[Document images paired with their source code]
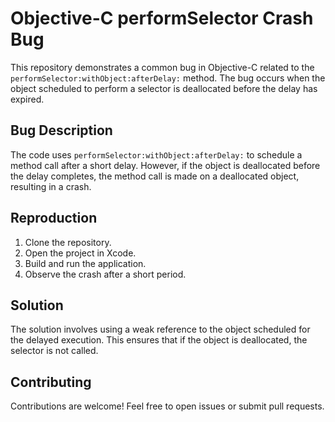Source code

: # Objective-C performSelector Crash Bug

This repository demonstrates a common bug in Objective-C related to the `performSelector:withObject:afterDelay:` method. The bug occurs when the object scheduled to perform a selector is deallocated before the delay has expired.

## Bug Description
The code uses `performSelector:withObject:afterDelay:` to schedule a method call after a short delay. However, if the object is deallocated before the delay completes, the method call is made on a deallocated object, resulting in a crash.

## Reproduction
1. Clone the repository.
2. Open the project in Xcode.
3. Build and run the application.
4. Observe the crash after a short period.

## Solution
The solution involves using a weak reference to the object scheduled for the delayed execution. This ensures that if the object is deallocated, the selector is not called.

## Contributing
Contributions are welcome! Feel free to open issues or submit pull requests.
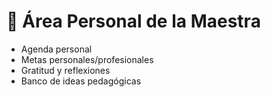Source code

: # 🌸 Área Personal de la Maestra

- Agenda personal
- Metas personales/profesionales
- Gratitud y reflexiones
- Banco de ideas pedagógicas

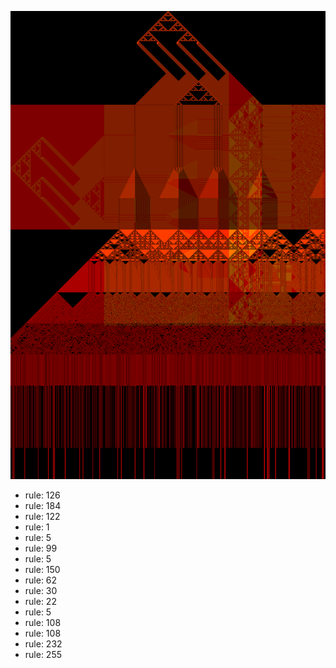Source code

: ![photo](./output.png) 
 * rule: 126
* rule: 184
* rule: 122
* rule: 1
* rule: 5
* rule: 99
* rule: 5
* rule: 150
* rule: 62
* rule: 30
* rule: 22
* rule: 5
* rule: 108
* rule: 108
* rule: 232
* rule: 255
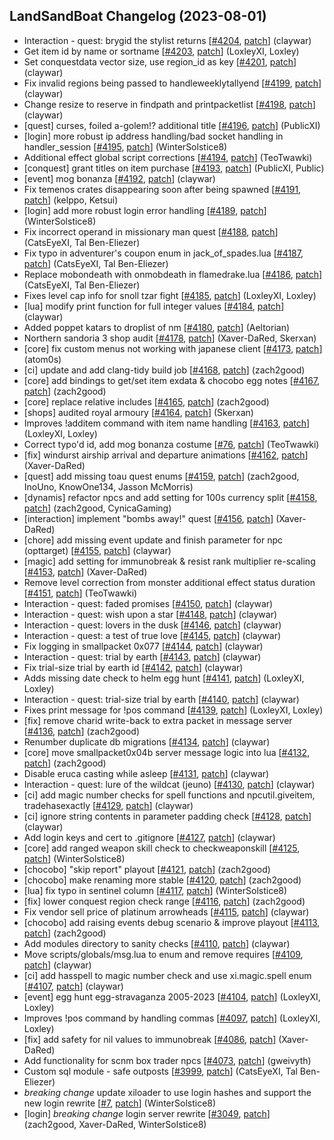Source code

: ## LandSandBoat Changelog (2023-08-01)
- Interaction - quest: brygid the stylist returns [[#4204](https://github.com/LandSandBoat/server/pull/4204), [patch](https://github.com/LandSandBoat/server/pull/4204.patch)] (claywar)
- Get item id by name or sortname [[#4203](https://github.com/LandSandBoat/server/pull/4203), [patch](https://github.com/LandSandBoat/server/pull/4203.patch)] (LoxleyXI, Loxley)
- Set conquestdata vector size, use region_id as key [[#4201](https://github.com/LandSandBoat/server/pull/4201), [patch](https://github.com/LandSandBoat/server/pull/4201.patch)] (claywar)
- Fix invalid regions being passed to handleweeklytallyend [[#4199](https://github.com/LandSandBoat/server/pull/4199), [patch](https://github.com/LandSandBoat/server/pull/4199.patch)] (claywar)
- Change resize to reserve in findpath and printpacketlist [[#4198](https://github.com/LandSandBoat/server/pull/4198), [patch](https://github.com/LandSandBoat/server/pull/4198.patch)] (claywar)
- [quest] curses, foiled a-golem!? additional title [[#4196](https://github.com/LandSandBoat/server/pull/4196), [patch](https://github.com/LandSandBoat/server/pull/4196.patch)] (PublicXI)
- [login] more robust ip address handling/bad socket handling in handler_session [[#4195](https://github.com/LandSandBoat/server/pull/4195), [patch](https://github.com/LandSandBoat/server/pull/4195.patch)] (WinterSolstice8)
- Additional effect global script corrections [[#4194](https://github.com/LandSandBoat/server/pull/4194), [patch](https://github.com/LandSandBoat/server/pull/4194.patch)] (TeoTwawki)
- [conquest] grant titles on item purchase [[#4193](https://github.com/LandSandBoat/server/pull/4193), [patch](https://github.com/LandSandBoat/server/pull/4193.patch)] (PublicXI, Public)
- [event] mog bonanza [[#4192](https://github.com/LandSandBoat/server/pull/4192), [patch](https://github.com/LandSandBoat/server/pull/4192.patch)] (claywar)
- Fix temenos crates disappearing soon after being spawned [[#4191](https://github.com/LandSandBoat/server/pull/4191), [patch](https://github.com/LandSandBoat/server/pull/4191.patch)] (kelppo, Ketsui)
- [login] add more robust login error handling [[#4189](https://github.com/LandSandBoat/server/pull/4189), [patch](https://github.com/LandSandBoat/server/pull/4189.patch)] (WinterSolstice8)
- Fix incorrect operand in missionary man quest [[#4188](https://github.com/LandSandBoat/server/pull/4188), [patch](https://github.com/LandSandBoat/server/pull/4188.patch)] (CatsEyeXI, Tal Ben-Eliezer)
- Fix typo in adventurer's coupon enum in jack_of_spades.lua [[#4187](https://github.com/LandSandBoat/server/pull/4187), [patch](https://github.com/LandSandBoat/server/pull/4187.patch)] (CatsEyeXI, Tal Ben-Eliezer)
- Replace mobondeath with onmobdeath in flamedrake.lua [[#4186](https://github.com/LandSandBoat/server/pull/4186), [patch](https://github.com/LandSandBoat/server/pull/4186.patch)] (CatsEyeXI, Tal Ben-Eliezer)
- Fixes level cap info for snoll tzar fight [[#4185](https://github.com/LandSandBoat/server/pull/4185), [patch](https://github.com/LandSandBoat/server/pull/4185.patch)] (LoxleyXI, Loxley)
- [lua] modify print function for full integer values [[#4184](https://github.com/LandSandBoat/server/pull/4184), [patch](https://github.com/LandSandBoat/server/pull/4184.patch)] (claywar)
- Added poppet katars to droplist of nm [[#4180](https://github.com/LandSandBoat/server/pull/4180), [patch](https://github.com/LandSandBoat/server/pull/4180.patch)] (Aeltorian)
- Northern sandoria 3 shop audit [[#4178](https://github.com/LandSandBoat/server/pull/4178), [patch](https://github.com/LandSandBoat/server/pull/4178.patch)] (Xaver-DaRed, Skerxan)
- [core] fix custom menus not working with japanese client [[#4173](https://github.com/LandSandBoat/server/pull/4173), [patch](https://github.com/LandSandBoat/server/pull/4173.patch)] (atom0s)
- [ci] update and add clang-tidy build job [[#4168](https://github.com/LandSandBoat/server/pull/4168), [patch](https://github.com/LandSandBoat/server/pull/4168.patch)] (zach2good)
- [core] add bindings to get/set item exdata & chocobo egg notes [[#4167](https://github.com/LandSandBoat/server/pull/4167), [patch](https://github.com/LandSandBoat/server/pull/4167.patch)] (zach2good)
- [core] replace relative includes [[#4165](https://github.com/LandSandBoat/server/pull/4165), [patch](https://github.com/LandSandBoat/server/pull/4165.patch)] (zach2good)
- [shops] audited royal armoury [[#4164](https://github.com/LandSandBoat/server/pull/4164), [patch](https://github.com/LandSandBoat/server/pull/4164.patch)] (Skerxan)
- Improves !additem command with item name handling [[#4163](https://github.com/LandSandBoat/server/pull/4163), [patch](https://github.com/LandSandBoat/server/pull/4163.patch)] (LoxleyXI, Loxley)
- Correct typo'd id, add mog bonanza costume [[#76](https://github.com/LandSandBoat/lsb-wiki/pull/76), [patch](https://github.com/LandSandBoat/lsb-wiki/pull/76.patch)] (TeoTwawki)
- [fix] windurst airship arrival and departure animations [[#4162](https://github.com/LandSandBoat/server/pull/4162), [patch](https://github.com/LandSandBoat/server/pull/4162.patch)] (Xaver-DaRed)
- [quest] add missing toau quest enums [[#4159](https://github.com/LandSandBoat/server/pull/4159), [patch](https://github.com/LandSandBoat/server/pull/4159.patch)] (zach2good, InoUno, KnowOne134, Jasson McMorris)
- [dynamis] refactor npcs and add setting for 100s currency split [[#4158](https://github.com/LandSandBoat/server/pull/4158), [patch](https://github.com/LandSandBoat/server/pull/4158.patch)] (zach2good, CynicaGaming)
- [interaction] implement "bombs away!" quest [[#4156](https://github.com/LandSandBoat/server/pull/4156), [patch](https://github.com/LandSandBoat/server/pull/4156.patch)] (Xaver-DaRed)
- [chore] add missing event update and finish parameter for npc (opttarget) [[#4155](https://github.com/LandSandBoat/server/pull/4155), [patch](https://github.com/LandSandBoat/server/pull/4155.patch)] (claywar)
- [magic] add setting for immunobreak & resist rank multiplier re-scaling [[#4153](https://github.com/LandSandBoat/server/pull/4153), [patch](https://github.com/LandSandBoat/server/pull/4153.patch)] (Xaver-DaRed)
- Remove level correction from monster additional effect status duration [[#4151](https://github.com/LandSandBoat/server/pull/4151), [patch](https://github.com/LandSandBoat/server/pull/4151.patch)] (TeoTwawki)
- Interaction - quest: faded promises [[#4150](https://github.com/LandSandBoat/server/pull/4150), [patch](https://github.com/LandSandBoat/server/pull/4150.patch)] (claywar)
- Interaction - quest: wish upon a star [[#4148](https://github.com/LandSandBoat/server/pull/4148), [patch](https://github.com/LandSandBoat/server/pull/4148.patch)] (claywar)
- Interaction - quest: lovers in the dusk [[#4146](https://github.com/LandSandBoat/server/pull/4146), [patch](https://github.com/LandSandBoat/server/pull/4146.patch)] (claywar)
- Interaction - quest: a test of true love [[#4145](https://github.com/LandSandBoat/server/pull/4145), [patch](https://github.com/LandSandBoat/server/pull/4145.patch)] (claywar)
- Fix logging in smallpacket 0x077 [[#4144](https://github.com/LandSandBoat/server/pull/4144), [patch](https://github.com/LandSandBoat/server/pull/4144.patch)] (claywar)
- Interaction - quest: trial by earth [[#4143](https://github.com/LandSandBoat/server/pull/4143), [patch](https://github.com/LandSandBoat/server/pull/4143.patch)] (claywar)
- Fix trial-size trial by earth id [[#4142](https://github.com/LandSandBoat/server/pull/4142), [patch](https://github.com/LandSandBoat/server/pull/4142.patch)] (claywar)
- Adds missing date check to helm egg hunt [[#4141](https://github.com/LandSandBoat/server/pull/4141), [patch](https://github.com/LandSandBoat/server/pull/4141.patch)] (LoxleyXI, Loxley)
- Interaction - quest: trial-size trial by earth [[#4140](https://github.com/LandSandBoat/server/pull/4140), [patch](https://github.com/LandSandBoat/server/pull/4140.patch)] (claywar)
- Fixes print message for !pos command [[#4139](https://github.com/LandSandBoat/server/pull/4139), [patch](https://github.com/LandSandBoat/server/pull/4139.patch)] (LoxleyXI, Loxley)
- [fix] remove charid write-back to extra packet in message server [[#4136](https://github.com/LandSandBoat/server/pull/4136), [patch](https://github.com/LandSandBoat/server/pull/4136.patch)] (zach2good)
- Renumber duplicate db migrations [[#4134](https://github.com/LandSandBoat/server/pull/4134), [patch](https://github.com/LandSandBoat/server/pull/4134.patch)] (claywar)
- [core] move smallpacket0x04b server message logic into lua [[#4132](https://github.com/LandSandBoat/server/pull/4132), [patch](https://github.com/LandSandBoat/server/pull/4132.patch)] (zach2good)
- Disable eruca casting while asleep [[#4131](https://github.com/LandSandBoat/server/pull/4131), [patch](https://github.com/LandSandBoat/server/pull/4131.patch)] (claywar)
- Interaction - quest: lure of the wildcat (jeuno) [[#4130](https://github.com/LandSandBoat/server/pull/4130), [patch](https://github.com/LandSandBoat/server/pull/4130.patch)] (claywar)
- [ci] add magic number checks for spell functions and npcutil.giveitem, tradehasexactly [[#4129](https://github.com/LandSandBoat/server/pull/4129), [patch](https://github.com/LandSandBoat/server/pull/4129.patch)] (claywar)
- [ci] ignore string contents in parameter padding check [[#4128](https://github.com/LandSandBoat/server/pull/4128), [patch](https://github.com/LandSandBoat/server/pull/4128.patch)] (claywar)
- Add login keys and cert to .gitignore [[#4127](https://github.com/LandSandBoat/server/pull/4127), [patch](https://github.com/LandSandBoat/server/pull/4127.patch)] (claywar)
- [core] add ranged weapon skill check to checkweaponskill [[#4125](https://github.com/LandSandBoat/server/pull/4125), [patch](https://github.com/LandSandBoat/server/pull/4125.patch)] (WinterSolstice8)
- [chocobo] "skip report" playout [[#4121](https://github.com/LandSandBoat/server/pull/4121), [patch](https://github.com/LandSandBoat/server/pull/4121.patch)] (zach2good)
- [chocobo] make renaming more stable [[#4120](https://github.com/LandSandBoat/server/pull/4120), [patch](https://github.com/LandSandBoat/server/pull/4120.patch)] (zach2good)
- [lua] fix typo in sentinel column [[#4117](https://github.com/LandSandBoat/server/pull/4117), [patch](https://github.com/LandSandBoat/server/pull/4117.patch)] (WinterSolstice8)
- [fix] lower conquest region check range [[#4116](https://github.com/LandSandBoat/server/pull/4116), [patch](https://github.com/LandSandBoat/server/pull/4116.patch)] (zach2good)
- Fix vendor sell price of platinum arrowheads [[#4115](https://github.com/LandSandBoat/server/pull/4115), [patch](https://github.com/LandSandBoat/server/pull/4115.patch)] (claywar)
- [chocobo] add raising events debug scenario & improve playout [[#4113](https://github.com/LandSandBoat/server/pull/4113), [patch](https://github.com/LandSandBoat/server/pull/4113.patch)] (zach2good)
- Add modules directory to sanity checks [[#4110](https://github.com/LandSandBoat/server/pull/4110), [patch](https://github.com/LandSandBoat/server/pull/4110.patch)] (claywar)
- Move scripts/globals/msg.lua to enum and remove requires [[#4109](https://github.com/LandSandBoat/server/pull/4109), [patch](https://github.com/LandSandBoat/server/pull/4109.patch)] (claywar)
- [ci] add hasspell to magic number check and use xi.magic.spell enum [[#4107](https://github.com/LandSandBoat/server/pull/4107), [patch](https://github.com/LandSandBoat/server/pull/4107.patch)] (claywar)
- [event] egg hunt egg-stravaganza 2005-2023 [[#4104](https://github.com/LandSandBoat/server/pull/4104), [patch](https://github.com/LandSandBoat/server/pull/4104.patch)] (LoxleyXI, Loxley)
- Improves !pos command by handling commas [[#4097](https://github.com/LandSandBoat/server/pull/4097), [patch](https://github.com/LandSandBoat/server/pull/4097.patch)] (LoxleyXI, Loxley)
- [fix] add safety for nil values to immunobreak [[#4086](https://github.com/LandSandBoat/server/pull/4086), [patch](https://github.com/LandSandBoat/server/pull/4086.patch)] (Xaver-DaRed)
- Add functionality for scnm box trader npcs [[#4073](https://github.com/LandSandBoat/server/pull/4073), [patch](https://github.com/LandSandBoat/server/pull/4073.patch)] (gweivyth)
- Custom sql module - safe outposts [[#3999](https://github.com/LandSandBoat/server/pull/3999), [patch](https://github.com/LandSandBoat/server/pull/3999.patch)] (CatsEyeXI, Tal Ben-Eliezer)
- *breaking change* update xiloader to use login hashes and support the new login rewrite [[#7](https://github.com/LandSandBoat/xiloader/pull/7), [patch](https://github.com/LandSandBoat/xiloader/pull/7.patch)] (WinterSolstice8)
- [login] *breaking change* login server rewrite [[#3049](https://github.com/LandSandBoat/server/pull/3049), [patch](https://github.com/LandSandBoat/server/pull/3049.patch)] (zach2good, Xaver-DaRed, WinterSolstice8)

■ **Task to carry out**
Extract every line of the material above that contains the string "checks".

■ **Solution to this exercise**
- [ci] add magic number checks for spell functions and npcutil.giveitem, tradehasexactly [[#4129](https://github.com/LandSandBoat/server/pull/4129), [patch](https://github.com/LandSandBoat/server/pull/4129.patch)] (claywar)
- Add modules directory to sanity checks [[#4110](https://github.com/LandSandBoat/server/pull/4110), [patch](https://github.com/LandSandBoat/server/pull/4110.patch)] (claywar)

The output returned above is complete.